Museum de Fundatie Zwolle presenteert: Van Gogh tot Cremer, Nederlandse kunstenaars in Parijs

3908.museum_de_fundatie_zwolle_foto_pedro_sluiter[1]Zaterdag 13 september tot en met 4 januari toont Museum de Fundatie in Zwolle ‘Van Gogh tot Cremer – Nederlandse kunstenaars in Parijs’: een tentoonstelling over de pelgrimage van Nederlandse kunstenaars naar Parijs, die eind 19de eeuw op gang kwam en duurde tot eind jaren ’50. Honderden schilders, beeldhouwers en tekenaars uit Nederland, zoals Vincent van Gogh, Kees van Dongen, John Rädecker, Piet Mondriaan, Charlotte van Pallandt, Karel Appel en Jan Cremer, verbleven korter of langer in Parijs. De één liet zich door de stad zelf inspireren, de ander door de internationale avant-garde. Bij terugkeer naar Nederland namen ze allemaal een stukje Parijs met zich mee in hun werk. Daarmee geeft de tentoonstelling een overzicht van het Nederlandse modernisme, maar ook een beeld van Parijs als kunsthoofdstad van de wereld (bron: persbericht).

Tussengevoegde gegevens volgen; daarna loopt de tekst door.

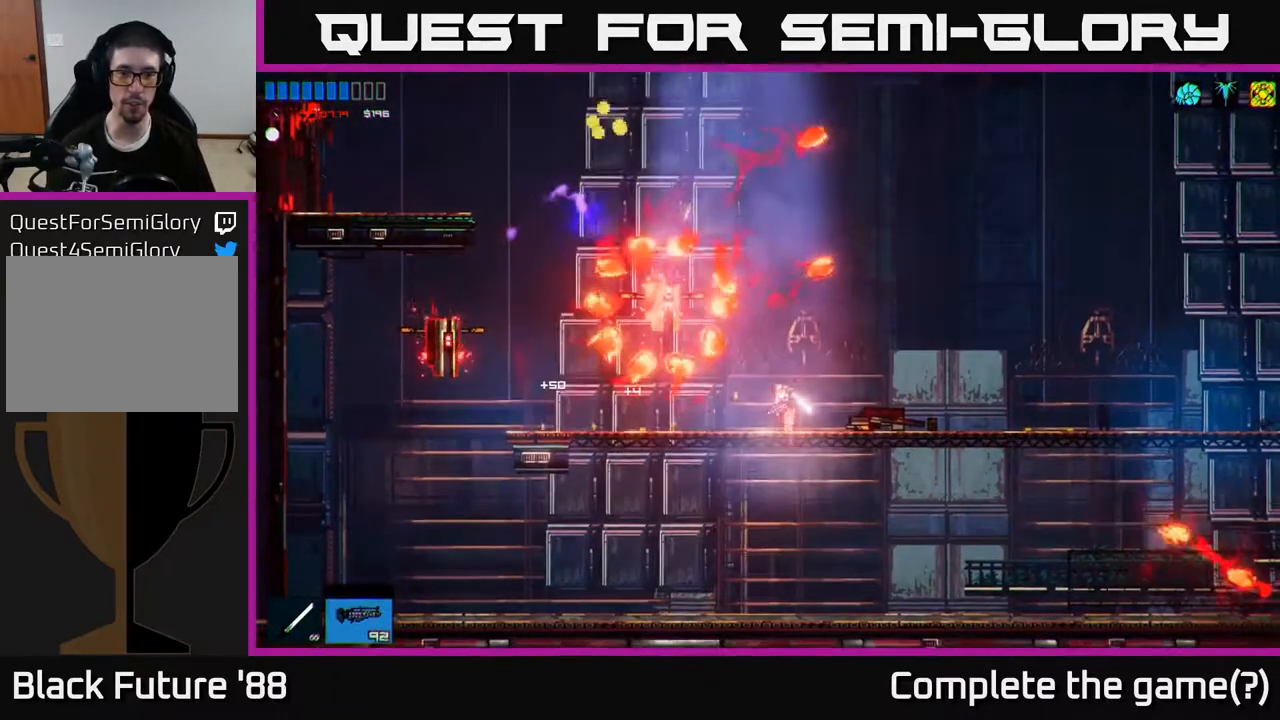
{"buttons": ["R2"], "left_stick": "right", "right_stick": "up-left", "events": [[283, "left_stick", "center"], [317, "R2", "down"], [350, "left_stick", "right"]]}
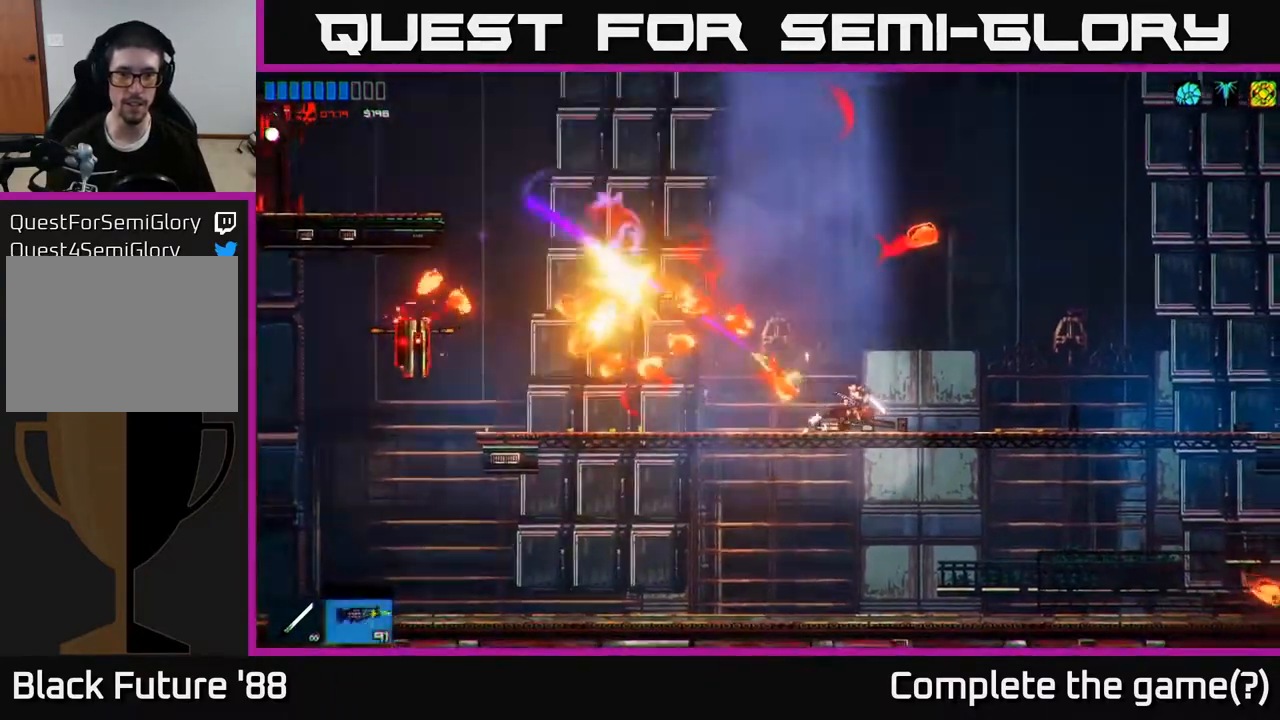
{"buttons": ["R2"], "left_stick": "right", "right_stick": "left", "events": [[33, "right_stick", "left"], [217, "R2", "up"], [267, "R2", "down"]]}
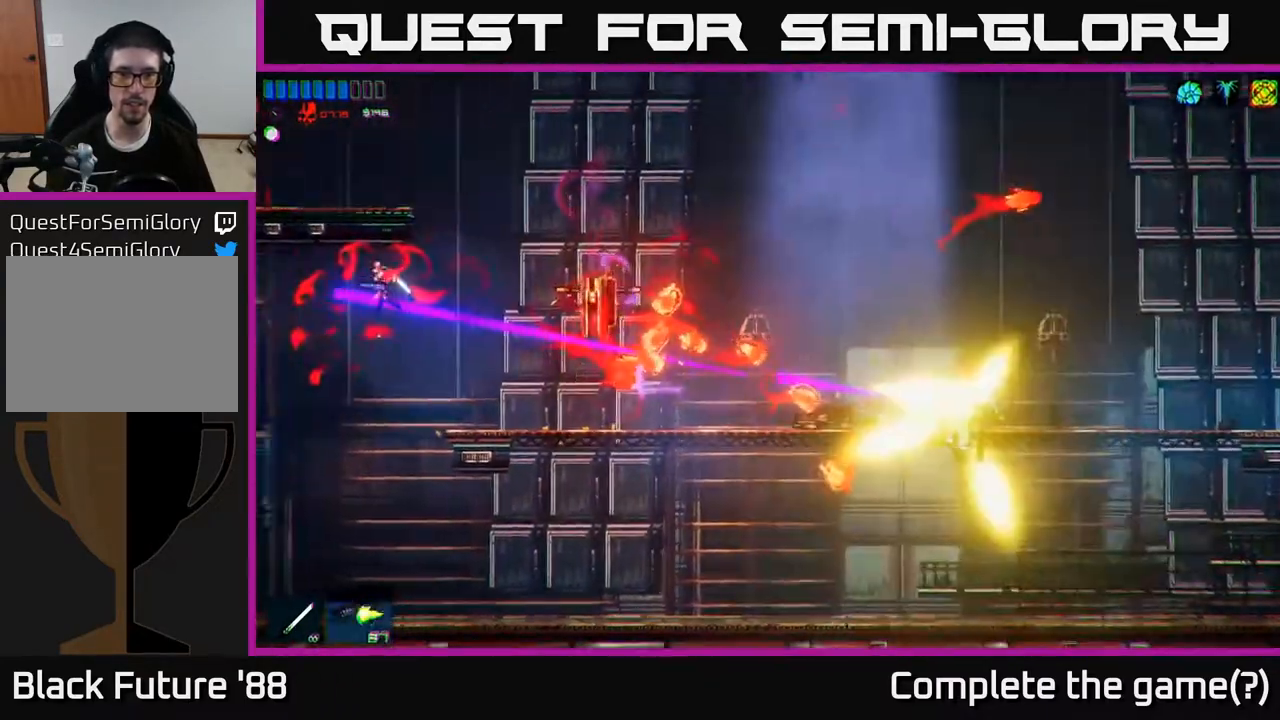
{"buttons": ["A"], "left_stick": "left", "right_stick": "left", "events": [[183, "R2", "up"], [217, "left_stick", "up"], [283, "left_stick", "left"], [450, "A", "down"]]}
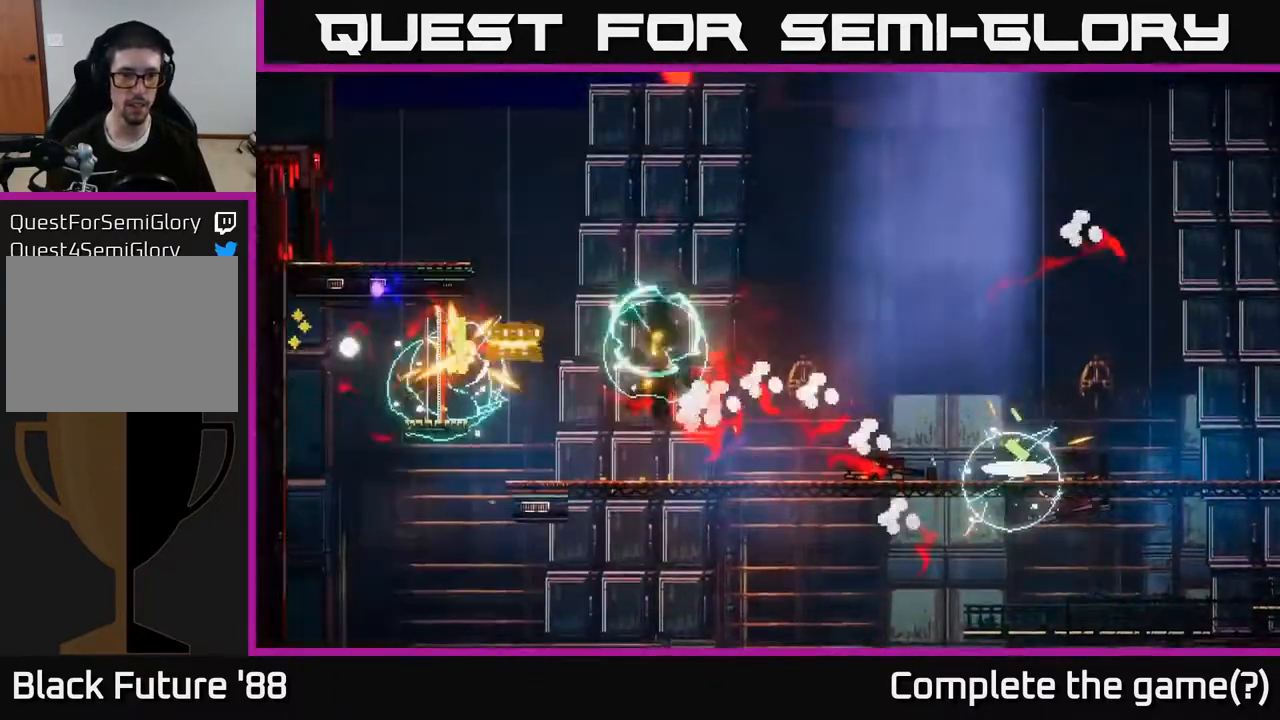
{"buttons": [], "left_stick": "left", "right_stick": "left", "events": [[183, "A", "up"]]}
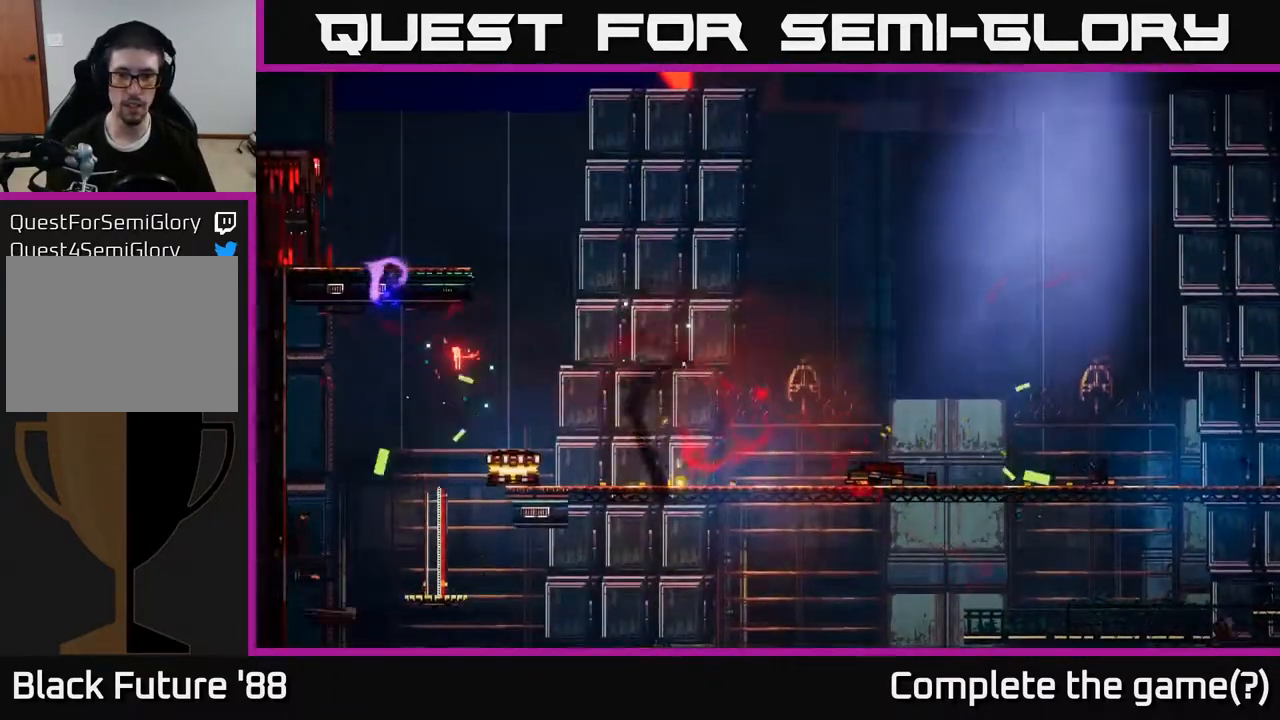
{"buttons": [], "left_stick": "center", "right_stick": "left", "events": [[133, "left_stick", "center"]]}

Aanleiding is het schilderij De molen ‘Le Blute Fin’ van Vincent van Gogh uit 1886, dat in 2010 in de collectie van Museum de Fundatie werd ontdekt: hét voorbeeld van de start van het modernisme in Nederland onder invloed van Parijs. Van Gogh, die aan de wieg stond van de moderne kunst, maakte het kort na aankomst in de lichtstad in maart 1886. Het kleurrijke doek is een kantelpunt zijn oeuvre: voor het eerst verruilde hij de kunst van het verleden voor die van zijn eigen tijd. Hier legde hij de basis voor het stralende palet en de nerveuze toets die zijn latere stijl karakteriseren. Het was geen toeval dat dit gebeurde in de Franse hoofdstad, eind 19de eeuw (‘La Belle Époque’) hét mondiale centrum van kunst en cultuur., met de crème de la crème van de kunst. Hier bevonden zich toonaangevende kunstcritici, kunsthandelaren en klanten, maar ook musea, monumenten, boulevards, pleinen en parken, theaters, cafés én vrouwen. Dit alles oefende op de Nederlanders een onweerstaanbare aantrekkingskracht uit. ‘Ge zult heel wat te vertellen hebben aan de lui in Holland van wat ge in Parijs zaagt’, schreef Van Gogh in 1888 in een brief aan collega-schilder Arnold Koning.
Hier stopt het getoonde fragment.